* EXCERPT:
----------

Though fairly nuanced, a Bloody Mary is only as good as its mixer. It can be complex; it can be simple; but it needs to be a combination of fucking delicious ingredients to help wash down and dull the taste of alcohol until you’re ready to be friends with it again.
To help in your quest for a delicious breakfast drink, here are our top ten betch approved Bloody Mary mixers in no particular order
1. Trader Joe’s Bloody Mary Mixer with Clam Juice
If you’re looking for a solid base to doctor up yourself, grab this shit on your next trip to battle the soccer moms at Trader Joe’s. It isn’t spicy, so you can add all the Tabasco and Cholula your heart desires.
2. Zing Zang Blood Mary Mix
This is the easiest mix to probably find, provides an easy base, and is easy to be friends with. It has a lot of celery salt to balance the tomato, but, overall, isn’t crazy in any way. Add some lemon and Worcestershire plus plenty of vodka, though, and you’ll have a GREAT morning.
3. Tabasco Mildly Seasoned Bloody Mary Mix
Are you new to Bloody Marys and trying not to be a pussy? Here’s a bottle of mix for you. Tomatoes plus salt, Worcestershire, hot sauce, and spices equal a tame but yummy mix. Also, this shit isn’t vegetarian—so feel free to garnish with extra bacon.

----------

* INPUT DATA:

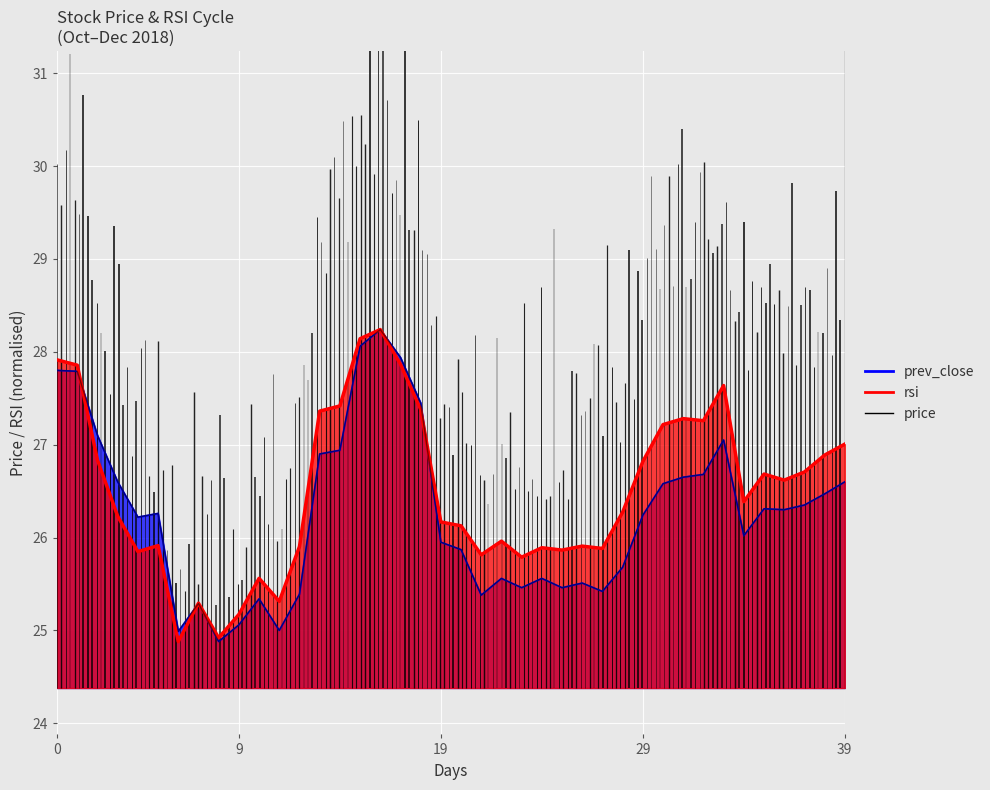

What is the sum of the values at 10 and 17?

53.3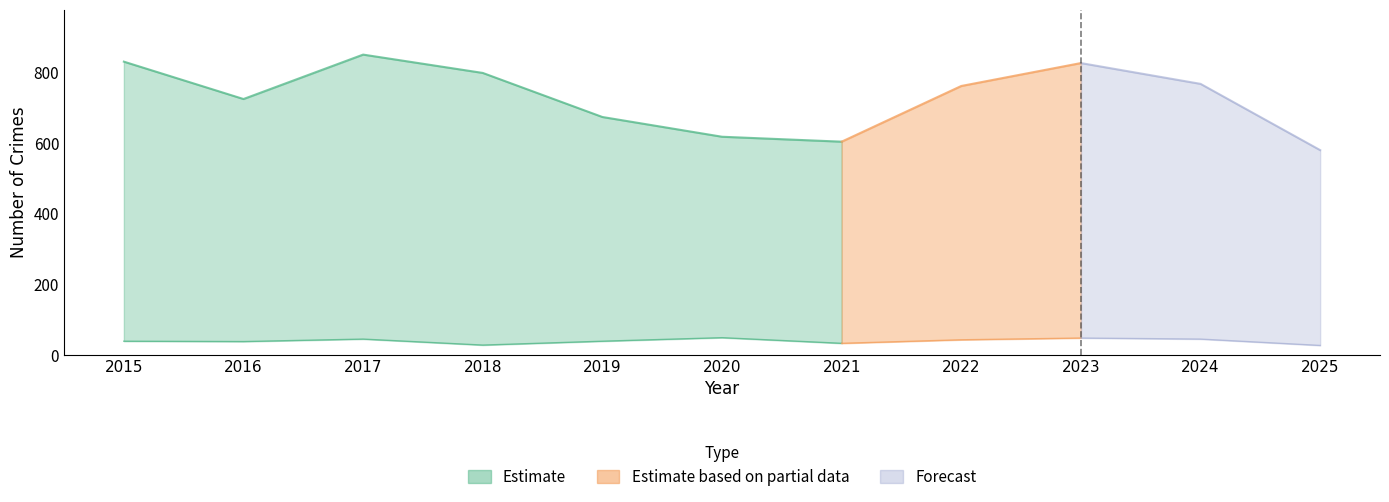

Is it true that Robbery equals 46 at 2024?

True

----------

Name every mixer given a numbered entry in the Bloody Mary mixer excerpt.

Trader Joe’s Bloody Mary Mixer with Clam Juice
Zing Zang Blood Mary Mix
Tabasco Mildly Seasoned Bloody Mary Mix